In 13 years of operation Lee has not had to make any changes or major repairs to his FP-CAS modules, allowing him to focus on the nursery- and post-harvest systems, both of which are crucial. Without access to high quality seed-stock he would have breaks in supply continuity, and lose the confidence of his buyers in Melbourne and Sydney.

Marketing is important

Lee counts and grades the fish at harvest and puts similar sized fish in specific tanks. Careful handling is important, as customers like to see healthy and damage-free fish. Post-harvest grading allows Lee to remove fish that do not meet his stringent quality standard for “live” sales. Such fish are sold locally as “fresh chilled.” The post-harvest system also prepares the fish for live transport as they will be fully purged and acclimated to a lower salinity (6%), which improves their taste and helps them over the long haul to market. Selling live fish brings both a premium and a risk. To survive trucking, and then survive in retailers’ tanks the fish must be in first class condition. This has required close attention to training his staff, sourcing high quality seed and feed, and the dedication to make the farm a success.

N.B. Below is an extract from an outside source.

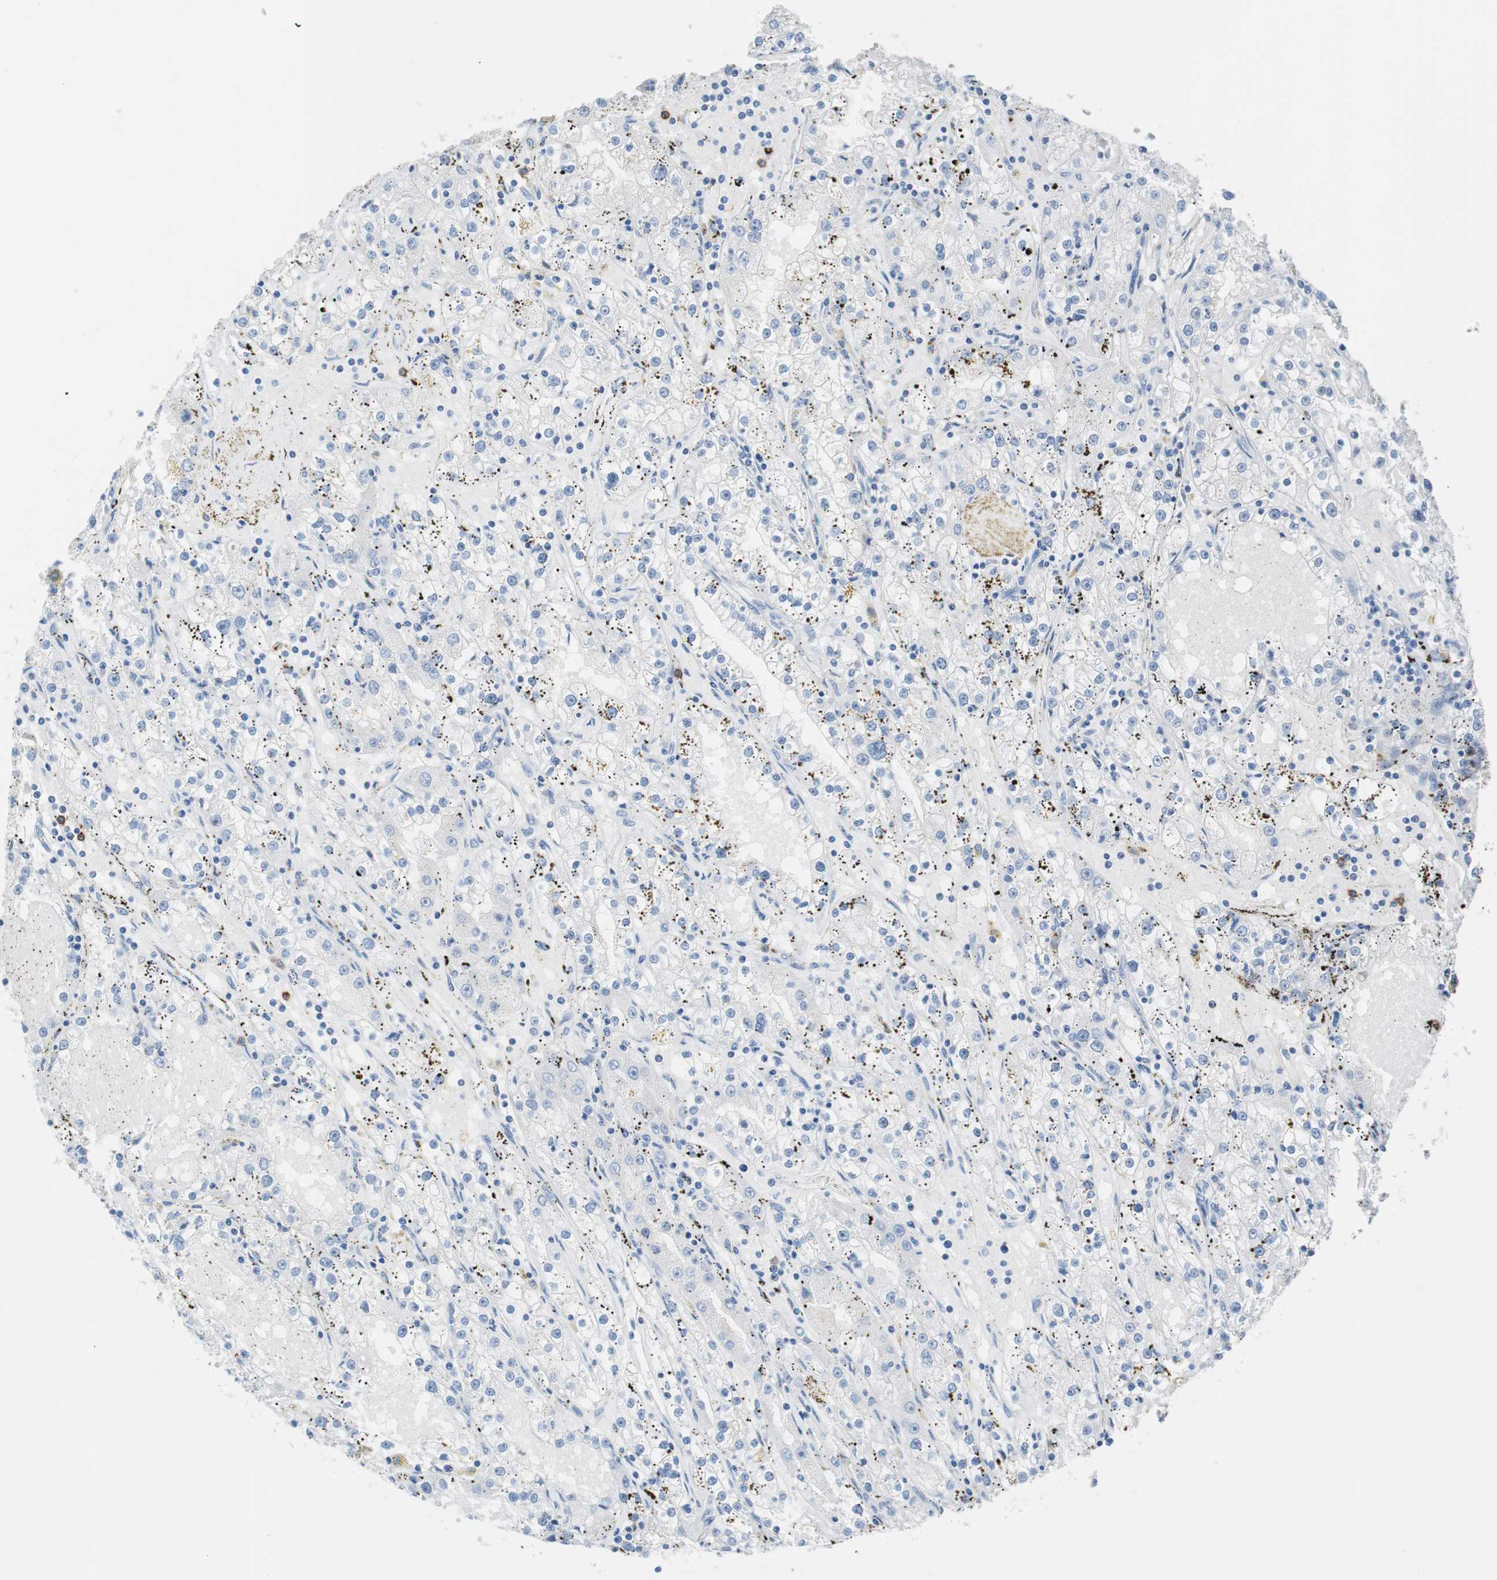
{"staining": {"intensity": "negative", "quantity": "none", "location": "none"}, "tissue": "renal cancer", "cell_type": "Tumor cells", "image_type": "cancer", "snomed": [{"axis": "morphology", "description": "Adenocarcinoma, NOS"}, {"axis": "topography", "description": "Kidney"}], "caption": "High magnification brightfield microscopy of renal cancer stained with DAB (brown) and counterstained with hematoxylin (blue): tumor cells show no significant staining.", "gene": "TNFRSF13C", "patient": {"sex": "male", "age": 56}}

With FP-CAS technology fish can be produced predictably and economically, allowing Lee to sign long term supply contracts, an advantage not enjoyed by fish farmers who have no cost control nor guaranteed production. The high quality of Lee’s fish was recognised at the Sydney Fish Market Auction where his barramundi were sold on average 8% higher than other farmed barramundi. Lee also believes that the FP-CAS system enables him to produce fish that appeal to the community that likes to “look their dinner in the eye” before they buy.